Wednesday 2/14 & Thursday 2/15: There is a reason they call it drilling. I love kids–they get the drill down fairly well and then they think they’ve got it down. You know what I am talking about! Well, I made the kids do the same technique portion of practice for two days in a row. We did our daily rotational drills, our release drills and then our glide sequence drills. We then went to powers and step back powers using med balls because I wanted the athletes to really focus on their legs and footwork. Using the med balls helps to take the arms out of the equation and forces the kids to rely on their legs and torso more. We then did what I call ¾ glides. I have also heard them called partial glides.
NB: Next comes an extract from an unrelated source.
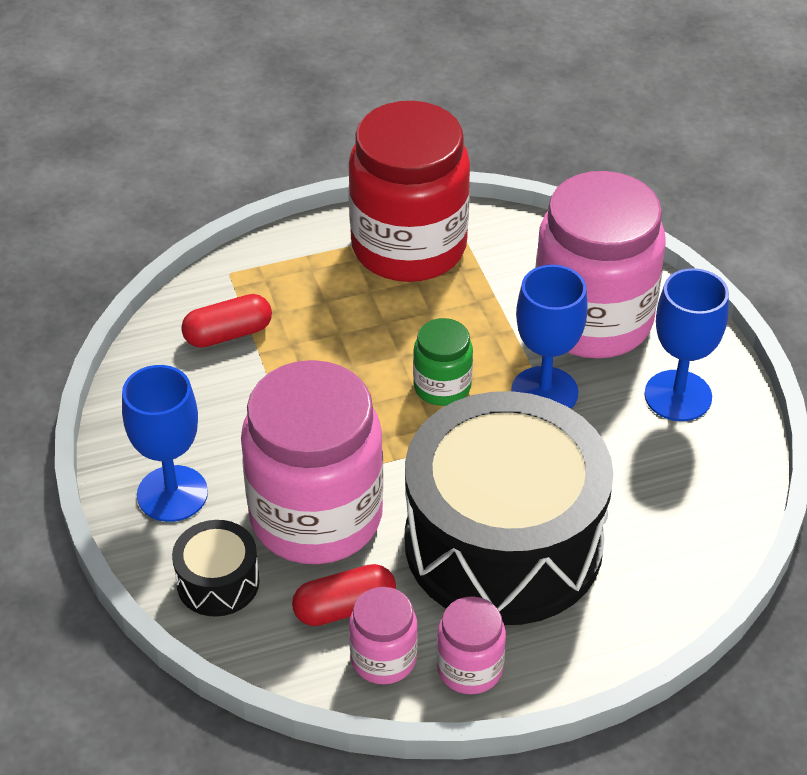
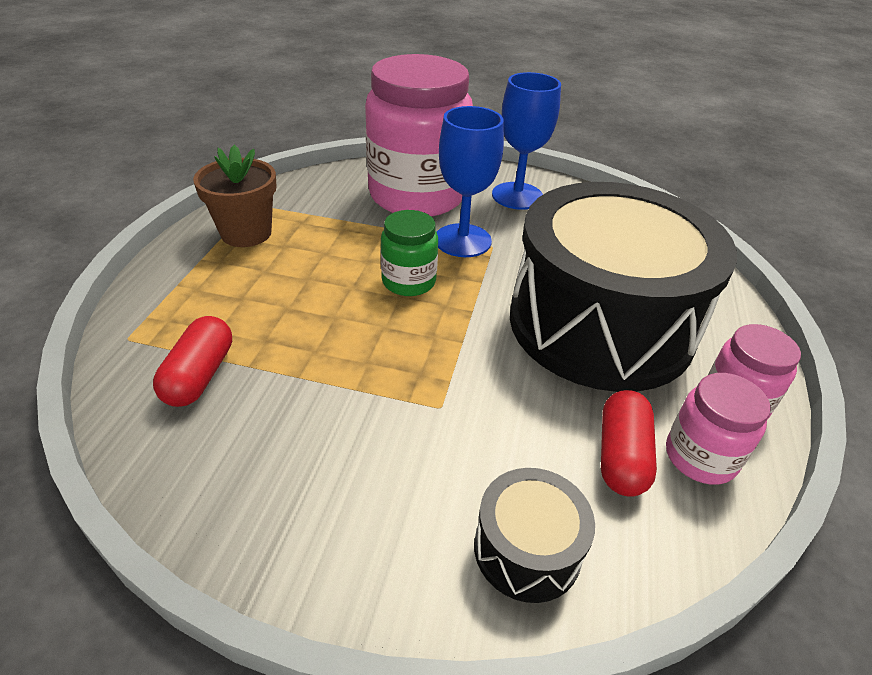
camera: 60 degrees left, 5 degrees down
(172, 494) = (365, 530): blue goblet -> none
(316, 516) = (491, 422): pink jar -> none
(409, 247) = (246, 233): red jar -> brown flower pot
Essentially imagine doing a Wall Glide 2 without the wall and actually throwing the shot. Since the athlete is not as low in the back of the ring this is a great little drill to help the athlete focus on the proper leg action, driving of the power leg hill, timing of the left leg extension, etc.
¾ Glide drill: https://youtu.be/7fK15fDF4ig
Don’t get confused when you look at this athlete. This is not a perfect performance of this drill by any means. It is just designed to give you an idea of what the drill should look like. After we performed some ¾ glides I had them load their power leg and try some full glides. Needless to say, we still have a ways to go.
Friday 2/16: Today was a half day at Central so we had practice from 11:30 to 1:30 pm. One of the advantages of me no longer teaching is I do not have to go to those wonderful in-service days that teachers love so much. The wrestling team could not practice at that time so we went up to the gym shelf where the wrestlers usually practice. This is a great spot because there is a tarp we can let down between the shelf and the gym that we can throw discus’ into. So of course this day we worked on discus. I think this is only our 3rd or 4th time that we have focused on the discus at practice. By the time we got finished with weight lifting, letting the tarp down and peeling back the wrestling matts we had about 45 minutes left of practice. So we went through bowling and skimming of the discus to work on their releases. It was good to see their releases were much improved over last time.
We then went to work on our stand throws. We were trying to work on the rhythm of the throw and the concept of slinging the discus. The discus is more of a fluid motion than putting the shot and rhythm is so important. We have been doing some stand throws with mini med balls prior to today. So we focused on having the athlete wind the discus back while still trying to keep their weight over the power foot. I told them to visualize the roman statue of “Discobolus” and that’s the position I wanted at the end of the wind up. Once they feel the discus is wound back they need to initiate the throw with the pivot of the power foot and knee. They should be focusing on driving the hip around and ahead of the discus arm’s shoulder. If they can do this properly, they should feel a sling or pull of the discus. You as a coach should be able to stand on the side of them and witness the separation between their discus shoulder and power side hip. As you can see from the video that I took of my thrower, we haven’t quite mastered the form yet–but they’re working on it.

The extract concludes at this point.